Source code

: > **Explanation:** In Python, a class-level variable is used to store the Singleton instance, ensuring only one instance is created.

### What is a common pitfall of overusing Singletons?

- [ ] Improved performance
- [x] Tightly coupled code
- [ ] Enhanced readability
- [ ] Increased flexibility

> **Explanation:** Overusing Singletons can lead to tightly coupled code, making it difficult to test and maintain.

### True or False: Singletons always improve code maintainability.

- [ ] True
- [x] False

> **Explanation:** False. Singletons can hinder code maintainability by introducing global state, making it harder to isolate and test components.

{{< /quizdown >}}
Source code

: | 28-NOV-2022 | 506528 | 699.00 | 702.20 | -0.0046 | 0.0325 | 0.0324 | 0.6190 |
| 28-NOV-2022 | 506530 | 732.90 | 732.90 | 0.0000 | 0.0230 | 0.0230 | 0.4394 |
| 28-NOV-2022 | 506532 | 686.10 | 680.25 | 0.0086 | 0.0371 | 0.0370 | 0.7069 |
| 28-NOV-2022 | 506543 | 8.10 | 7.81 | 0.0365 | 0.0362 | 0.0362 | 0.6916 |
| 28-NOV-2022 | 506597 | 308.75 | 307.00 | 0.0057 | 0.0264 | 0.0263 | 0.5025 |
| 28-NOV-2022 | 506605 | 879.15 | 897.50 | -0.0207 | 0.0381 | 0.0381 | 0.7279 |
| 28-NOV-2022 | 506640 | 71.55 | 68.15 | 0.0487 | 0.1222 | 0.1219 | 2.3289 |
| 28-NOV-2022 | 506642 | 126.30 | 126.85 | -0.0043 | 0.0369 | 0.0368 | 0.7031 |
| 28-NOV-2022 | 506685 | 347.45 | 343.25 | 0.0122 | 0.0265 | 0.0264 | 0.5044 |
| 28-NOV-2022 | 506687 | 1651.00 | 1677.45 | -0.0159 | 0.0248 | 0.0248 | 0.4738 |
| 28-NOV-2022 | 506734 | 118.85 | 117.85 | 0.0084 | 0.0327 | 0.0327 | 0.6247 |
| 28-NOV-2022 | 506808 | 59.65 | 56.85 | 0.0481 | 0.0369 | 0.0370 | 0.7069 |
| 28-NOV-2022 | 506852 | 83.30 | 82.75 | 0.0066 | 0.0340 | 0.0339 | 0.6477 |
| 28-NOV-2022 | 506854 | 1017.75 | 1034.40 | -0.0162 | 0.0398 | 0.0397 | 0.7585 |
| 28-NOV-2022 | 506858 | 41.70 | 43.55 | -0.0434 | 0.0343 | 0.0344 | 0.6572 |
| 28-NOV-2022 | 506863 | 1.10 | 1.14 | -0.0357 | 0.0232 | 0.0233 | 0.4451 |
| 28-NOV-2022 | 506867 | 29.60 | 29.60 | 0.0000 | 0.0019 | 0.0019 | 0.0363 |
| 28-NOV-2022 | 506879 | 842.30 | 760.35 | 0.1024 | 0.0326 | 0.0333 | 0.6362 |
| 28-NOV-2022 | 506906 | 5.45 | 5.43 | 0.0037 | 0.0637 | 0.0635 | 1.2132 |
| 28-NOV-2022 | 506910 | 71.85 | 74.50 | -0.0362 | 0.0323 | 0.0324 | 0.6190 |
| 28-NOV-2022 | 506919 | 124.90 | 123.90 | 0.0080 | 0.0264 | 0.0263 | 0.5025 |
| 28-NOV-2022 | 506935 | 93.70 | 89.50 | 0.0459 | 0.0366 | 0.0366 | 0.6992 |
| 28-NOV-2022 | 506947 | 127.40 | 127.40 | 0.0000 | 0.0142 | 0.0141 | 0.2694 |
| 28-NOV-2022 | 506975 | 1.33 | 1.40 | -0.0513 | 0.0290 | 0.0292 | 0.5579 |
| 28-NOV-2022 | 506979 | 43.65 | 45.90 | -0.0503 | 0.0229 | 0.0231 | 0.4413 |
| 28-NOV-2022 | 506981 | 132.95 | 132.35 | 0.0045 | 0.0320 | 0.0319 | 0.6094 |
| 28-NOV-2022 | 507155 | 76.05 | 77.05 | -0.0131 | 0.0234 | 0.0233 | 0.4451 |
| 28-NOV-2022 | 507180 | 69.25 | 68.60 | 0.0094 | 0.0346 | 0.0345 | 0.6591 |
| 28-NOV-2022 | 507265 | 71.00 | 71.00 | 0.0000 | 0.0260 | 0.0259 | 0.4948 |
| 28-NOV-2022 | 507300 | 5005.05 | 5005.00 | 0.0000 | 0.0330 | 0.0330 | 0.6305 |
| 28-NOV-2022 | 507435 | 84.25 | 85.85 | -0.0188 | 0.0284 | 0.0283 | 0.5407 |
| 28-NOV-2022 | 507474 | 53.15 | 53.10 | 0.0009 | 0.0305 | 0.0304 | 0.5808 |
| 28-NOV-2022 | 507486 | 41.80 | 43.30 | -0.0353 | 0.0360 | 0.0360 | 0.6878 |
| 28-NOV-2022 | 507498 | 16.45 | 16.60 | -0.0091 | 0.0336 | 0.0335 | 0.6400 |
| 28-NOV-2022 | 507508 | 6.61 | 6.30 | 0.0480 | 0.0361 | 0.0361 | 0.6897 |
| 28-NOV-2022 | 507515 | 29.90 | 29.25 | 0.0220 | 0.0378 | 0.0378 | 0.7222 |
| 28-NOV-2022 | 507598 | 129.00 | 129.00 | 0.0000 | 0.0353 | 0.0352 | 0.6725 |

WHAT YOU SHOULD DO
Select and copy every line of the material that holds the string "coupled".

RESPONSE TO THIS TASK
- [x] Tightly coupled code
> **Explanation:** Overusing Singletons can lead to tightly coupled code, making it difficult to test and maintain.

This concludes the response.